If you have a bunch of odds and ends and get rid of all but one of them, what do you call it?

If teachers taught, why didn’t preachers praught?

If a vegetarian eats vegetables, what does a humanitarian eat?

Sometimes I think all the folks who grew up speaking English should be committed to an asylum for the verbally insane.

In what other language do people recite at a play and play at a recital?

We ship by truck but send cargo by ship.

We have noses that run and feet that smell.

We park in a driveway and drive in a parkway.

And how can a slim chance and a fat chance be the same, while a wise man and a wise guy are opposites?

You have to marvel at the unique lunacy of a language in which your house can burn up as it burns down, in which you fill in a form by filling it out, and in which an alarm goes off by going on.

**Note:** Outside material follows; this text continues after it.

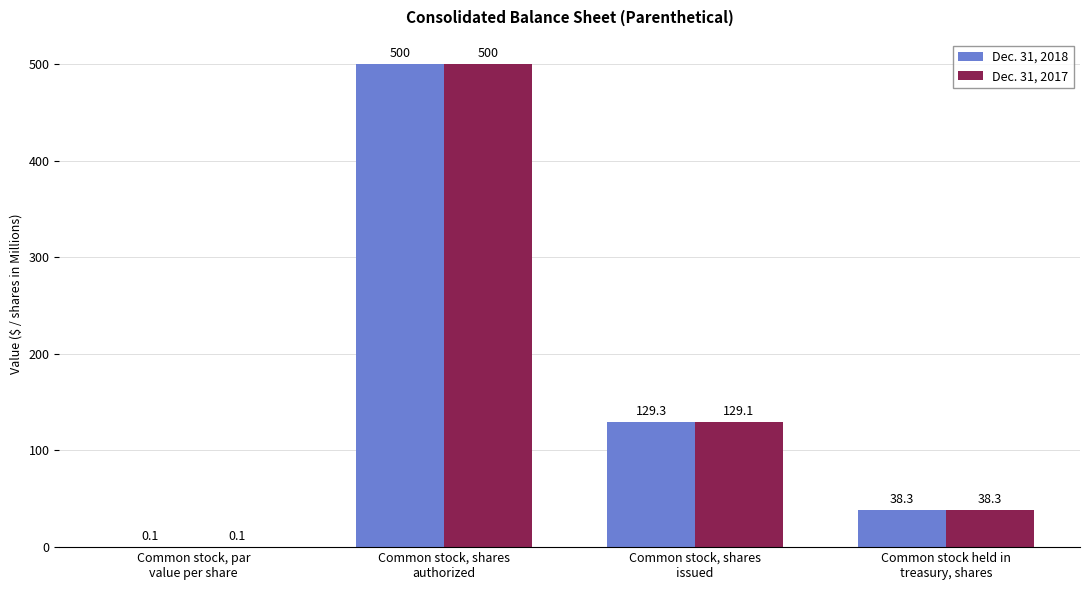

What is the maximum value shown in the chart?

500.0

And, in closing, if Father is Pop,
how come Mother’s not Mop?

Cute. Love thems emails when they come around.

I are tired. I worked, then went to the gym, then parambulated the beasties.
And now, apparently I’m clad in a melon rind.

it’s cold, dammit.

Woohoo!!! I win!

Bah! You win nothing!

gives you a titty twister and bounces off, hiding behind SCL

You guys, comfort me please.

I have been involved in this and this thread, trying to explain what I can of my Indian culture, trying to show people what a difference in worlds it is. I thought I (and ascenray) were doing well until someone (read: Operation Ripper) came along with this comment.

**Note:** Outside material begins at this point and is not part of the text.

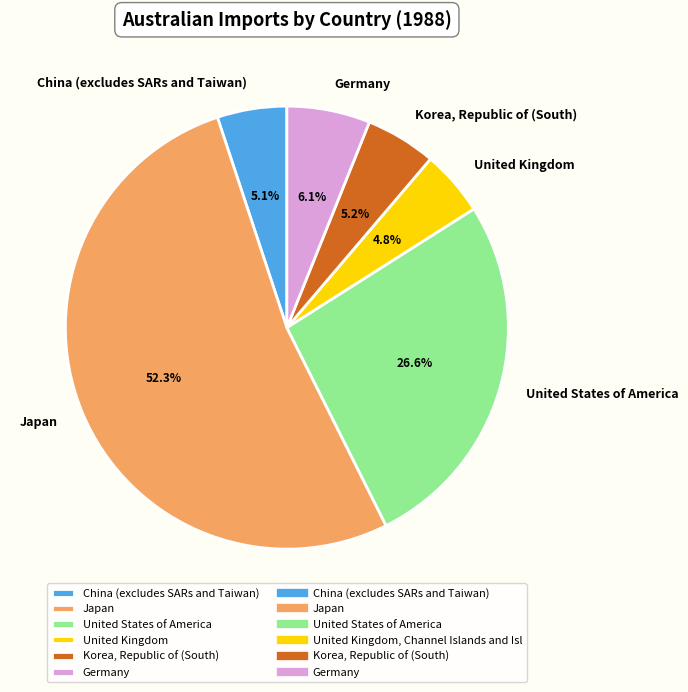

Which slice is the largest?

Japan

How fucking depressing. :frowning: What’s the point? I know I shouldn’t let it get to me but it seems like every time you try to educate someone a little someone like this always crawls out of the shit pile.

I’m glad **samclem **warned him at least.

You want I should do jumping jacks for you?
Seriously, though, that’s pretty uncalled for. There’s one in every crowd, sweetie. Maybe he was having the world’s shittiest day and had to take it out on the next person, which was you.

Meh. Have some pie. hands you a plate, some apple pie, some vanilla ice cream, and a fork

Realize that he is an idiot who has all the wit of a piece of cardboard and the charm of a pile of cow dung.

If it’s any consolation, when I was in Vegas in '04, I overheard a couple of hicks ask a friend of mine, in all seriousness “You’re really Jewish? Whadja do, have a hornectomy?”

Heh. Here, you can have the apple pie back. I don’t like apple pie.

watches as everyone jumps back in horror

Yeah, so sue me! :stuck_out_tongue: And I don’t need jumping jacks, just a hug and a place to go

LE SIGH

anyrose, you mean…as in removing devil’s horns? :confused: That is…a really awful wisecrack. It’s not even remotely funny and just plain stupid.

I saw that **Meeks **- some people are hopeless. I do want you to know that I find threads of that nature really interesting, and although I don’t post in them often I do read them a lot. I really value the cultural information you put out there for us WASPy Dopers. :slight_smile:

Sigh, it always makes me sad when see, read, or hear about ignorance and racism. I’m enough of a realist to realize it won’t go away in my lifetime, maybe even my kids’, but still, I just find it so damn sad.

I’m sorry that guy is such an ignorant jerk Meeks.

I should be busily cleaning, but I don’t feel like it.